On June 12, Ireland’s cabinet voted in favor of repealing the Blasphemy Bill; which will “provide for a referendum on removing the crime of blasphemy from the Constitution.” As a result, Irish voters will be given a chance to decide whether to keep or drop the blasphemy law from the constitution in a referendum that will take place in October this year. The blasphemy law was incorporated in the 1937 constitution after Ireland’s independence from the United Kingdom.
In keeping with this law the: “publishing or uttering matters that is grossly abusive or insulting in relation to matters held sacred by any religion, thereby causing outrage among a substantial number of the adherents of that religion”, are forbidden. Part of Article 40 says: “The publication or utterance of blasphemous, seditious, or indecent matter is an offence which shall be punishable in accordance with law.”

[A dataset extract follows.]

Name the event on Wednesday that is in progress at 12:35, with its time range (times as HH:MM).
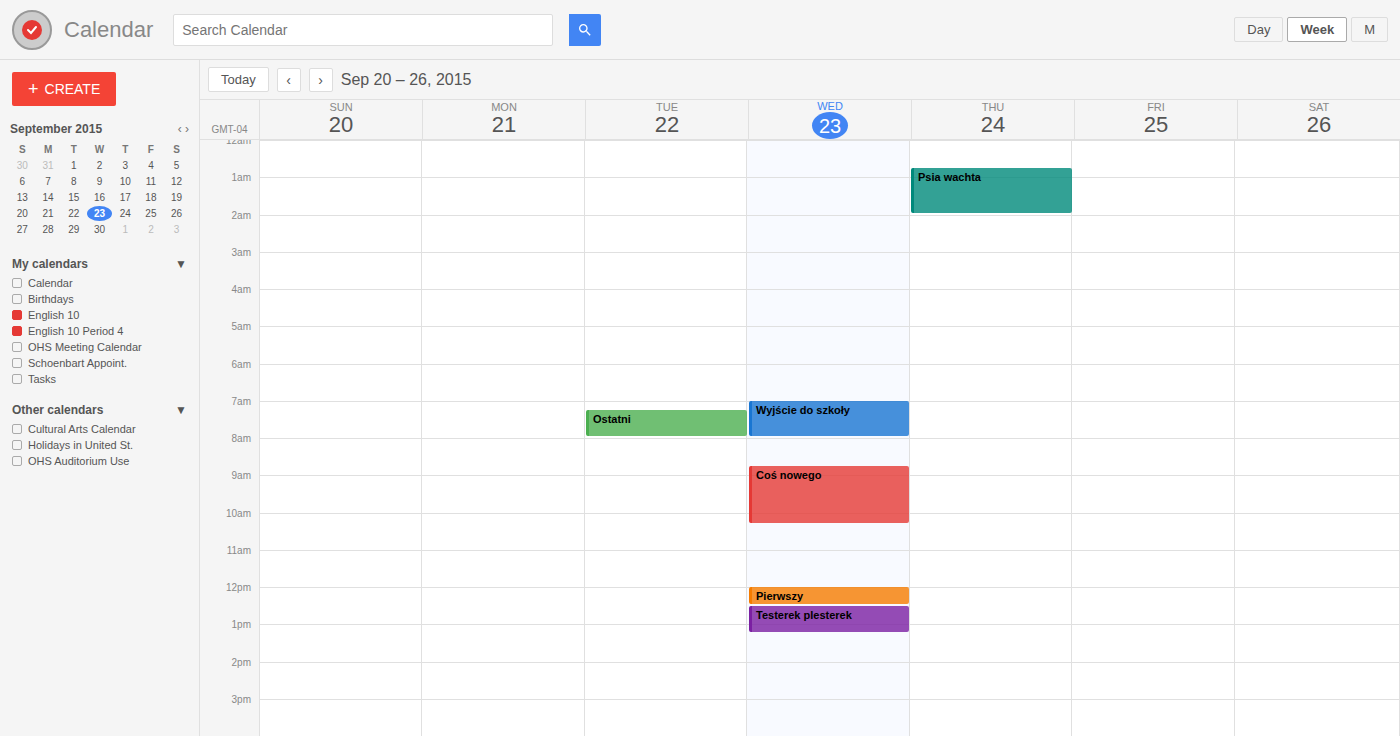
"Testerek plesterek", 12:30 to 13:15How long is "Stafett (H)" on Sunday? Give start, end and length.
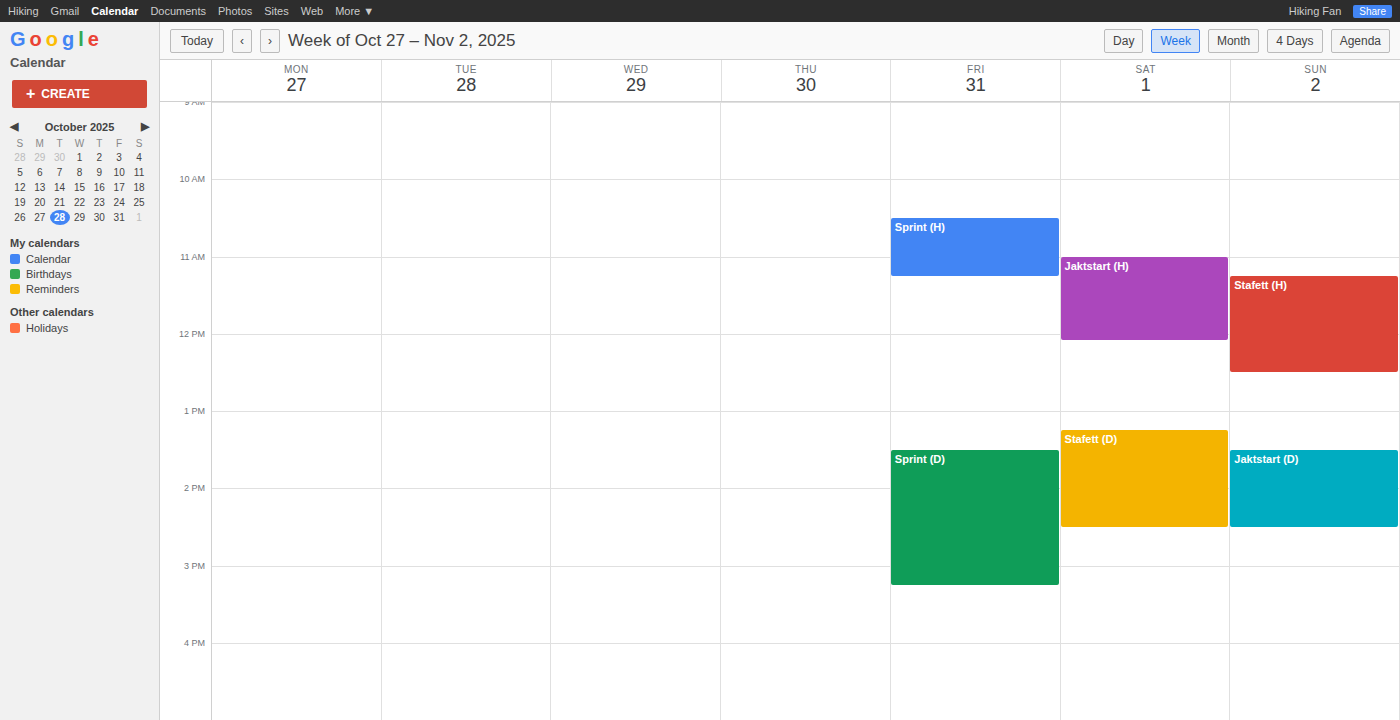
11:15 to 12:30, 1 hour 15 minutes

The Defamation Act of 2009 prescribes a fine of under $30,000 for anyone guilty of the offense, defined as “publishing or uttering matters that is grossly abusive or insulting in relation to matters held sacred by any religion, thereby causing outrage among a substantial number of the adherents of that religion.”
In this regard, Minister for Justice Charlie Flanagan stated: “In terms of Ireland’s international reputation, this is an important step. By removing this provision from our Constitution, we can send a strong message to the world that laws against blasphemy do not reflect Irish values and that we do not believe such laws should exist.”
Flanagan also compared Ireland to some other countries where blasphemy is punishable by death. He termed such laws as dangerous to the lives of people. He said that such situations are in contrast to Irish values and beliefs. He explained that this specific Bill will ensure that a Referendum Commission gets established.